* **Brief**
Copy out the whole Tombstone review below word for word.
BEGIN Extract to read
Rootin’-tootin’ history of the dry-gulchers, horn-swogglers, and outright killers who populated the Wild West’s wildest city in the late 19th century.
The stories of Wyatt Earp and company, the shootout at the O.K. Corral, and Geronimo and the Apache Wars are all well known. Clavin, who has written books on Dodge City and Wild Bill Hickok, delivers a solid narrative that usefully links significant events—making allies of white enemies, for instance, in facing down the Apache threat, rustling from Mexico, and other ethnically charged circumstances. The author is a touch revisionist, in the modern fashion, in noting that the Earps and Clantons weren’t as bloodthirsty as popular culture has made them out to be. For example, Wyatt and Bat Masterson “took the ‘peace’ in peace officer literally and knew that the way to tame the notorious town was not to outkill the bad guys but to intimidate them, sometimes with the help of a gun barrel to the skull.” Indeed, while some of the Clantons and some of the Earps died violently, most—Wyatt, Bat, Doc Holliday—died of cancer and other ailments, if only a few of old age. Clavin complicates the story by reminding readers that the Earps weren’t really the law in Tombstone and sometimes fell on the other side of the line and that the ordinary citizens of Tombstone and other famed Western venues valued order and peace and weren’t particularly keen on gunfighters and their mischief. Still, updating the old notion that the Earp myth is the American Iliad, the author is at his best when he delineates those fraught spasms of violence. “It is never a good sign for law-abiding citizens,” he writes at one high point, “to see Johnny Ringo rush into town, both him and his horse all in a lather.” Indeed not, even if Ringo wound up killing himself and law-abiding Tombstone faded into obscurity when the silver played out.
END Extract to read
BEGIN Exercise data
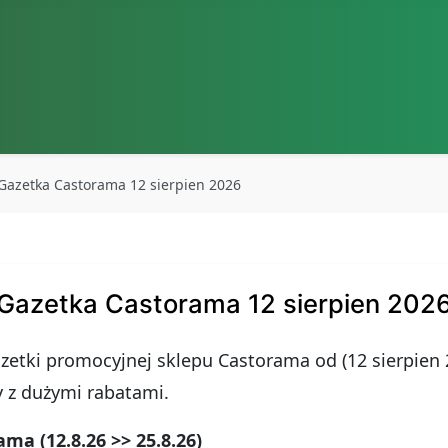
Gazetka Castorama 12 sierpien 2026
Gazetka Castorama 12 sierpien 202
zetki promocyjnej sklepu Castorama od (12 sierpien 2
y z dużymi rabatami.
a (12.8.26 >> 25.8.26)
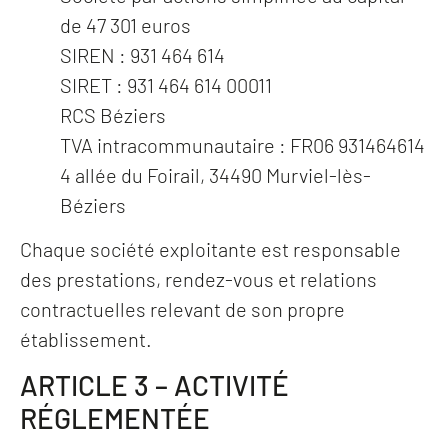
de 47 301 euros
SIREN : 931 464 614
SIRET : 931 464 614 00011
RCS Béziers
TVA intracommunautaire : FR06 931464614
4 allée du Foirail, 34490 Murviel-lès-
Béziers
Chaque société exploitante est responsable
des prestations, rendez-vous et relations
contractuelles relevant de son propre
établissement.
ARTICLE 3 – ACTIVITÉ
RÉGLEMENTÉE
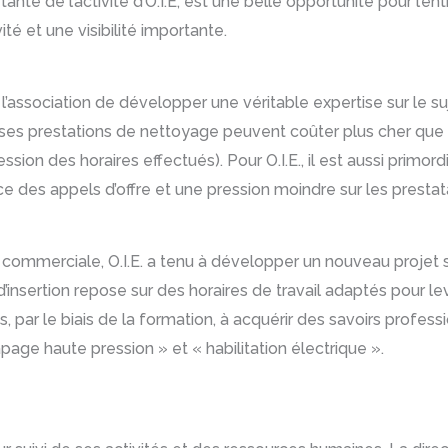
ante de l’activité d’O.I.E, est une belle opportunité pour l’
té et une visibilité importante.
’association de développer une véritable expertise sur le suje
e ses prestations de nettoyage peuvent coûter plus cher que 
ion des horaires effectués). Pour O.I.E., il est aussi primordi
e des appels d’offre et une pression moindre sur les prestata
é commerciale, O.I.E. a tenu à développer un nouveau projet 
 d’insertion repose sur des horaires de travail adaptés pour leve
, par le biais de la formation, à acquérir des savoirs profess
age haute pression » et « habilitation électrique ».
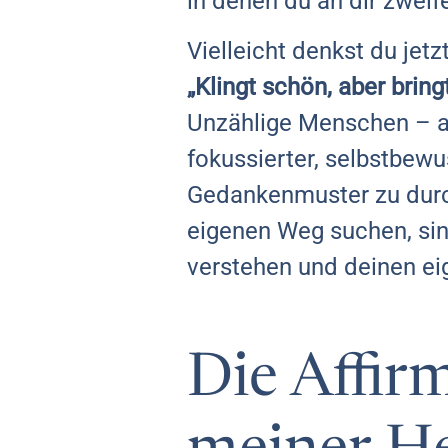
in denen du an dir zweife
Vielleicht denkst du jetzt
„Klingt schön, aber bring
Unzählige Menschen – au
fokussierter, selbstbewu
Gedankenmuster zu durc
eigenen Weg suchen, sind
verstehen und deinen ei
Die Affir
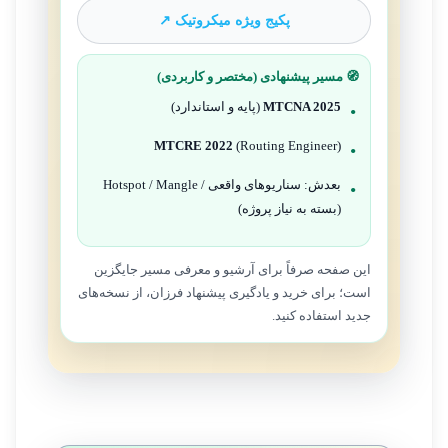
پکیج ویژه میکروتیک ↗
🧭 مسیر پیشنهادی (مختصر و کاربردی)
MTCNA 2025
(پایه و استاندارد)
MTCRE 2022
(Routing Engineer)
بعدش: سناریوهای واقعی / Hotspot / Mangle
(بسته به نیاز پروژه)
این صفحه صرفاً برای آرشیو و معرفی مسیر جایگزین
است؛ برای خرید و یادگیری پیشنهاد فرزان، از نسخه‌های
جدید استفاده کنید.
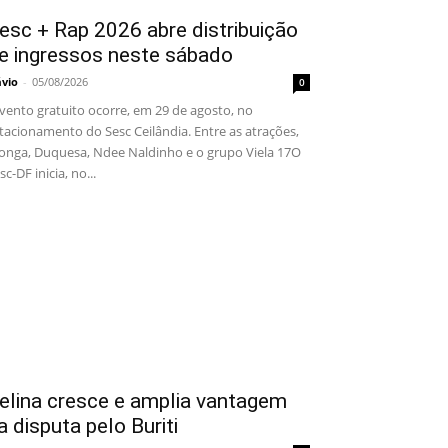
esc + Rap 2026 abre distribuição
e ingressos neste sábado
ávio
-
05/08/2026
0
ento gratuito ocorre, em 29 de agosto, no
tacionamento do Sesc Ceilândia. Entre as atrações,
onga, Duquesa, Ndee Naldinho e o grupo Viela 17O
sc-DF inicia, no...
elina cresce e amplia vantagem
a disputa pelo Buriti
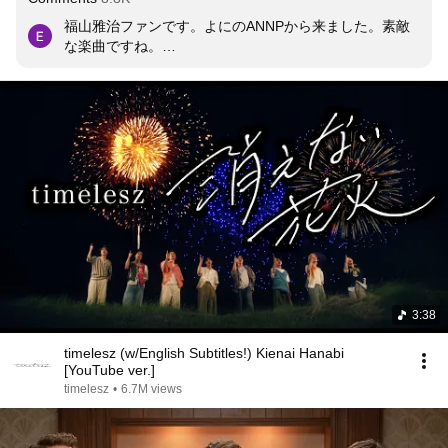
福山雅治ファンです。よにのANNPから来ました。素敵
な楽曲ですね。

菊池さんが紡ぎだす言葉の一つ一つが繊細で惹きつけら
れました。

個性あふれる素敵なグループですね。陰ながらこれから
も応援しています。
3:38
timelesz (w/English Subtitles!) Kienai Hanabi
[YouTube ver.]
timelesz
•
6.7M views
END Exercise data
* **Result for this exercise**
Rootin’-tootin’ history of the dry-gulchers, horn-swogglers, and outright killers who populated the Wild West’s wildest city in the late 19th century.
The stories of Wyatt Earp and company, the shootout at the O.K. Corral, and Geronimo and the Apache Wars are all well known. Clavin, who has written books on Dodge City and Wild Bill Hickok, delivers a solid narrative that usefully links significant events—making allies of white enemies, for instance, in facing down the Apache threat, rustling from Mexico, and other ethnically charged circumstances. The author is a touch revisionist, in the modern fashion, in noting that the Earps and Clantons weren’t as bloodthirsty as popular culture has made them out to be. For example, Wyatt and Bat Masterson “took the ‘peace’ in peace officer literally and knew that the way to tame the notorious town was not to outkill the bad guys but to intimidate them, sometimes with the help of a gun barrel to the skull.” Indeed, while some of the Clantons and some of the Earps died violently, most—Wyatt, Bat, Doc Holliday—died of cancer and other ailments, if only a few of old age. Clavin complicates the story by reminding readers that the Earps weren’t really the law in Tombstone and sometimes fell on the other side of the line and that the ordinary citizens of Tombstone and other famed Western venues valued order and peace and weren’t particularly keen on gunfighters and their mischief. Still, updating the old notion that the Earp myth is the American Iliad, the author is at his best when he delineates those fraught spasms of violence. “It is never a good sign for law-abiding citizens,” he writes at one high point, “to see Johnny Ringo rush into town, both him and his horse all in a lather.” Indeed not, even if Ringo wound up killing himself and law-abiding Tombstone faded into obscurity when the silver played out.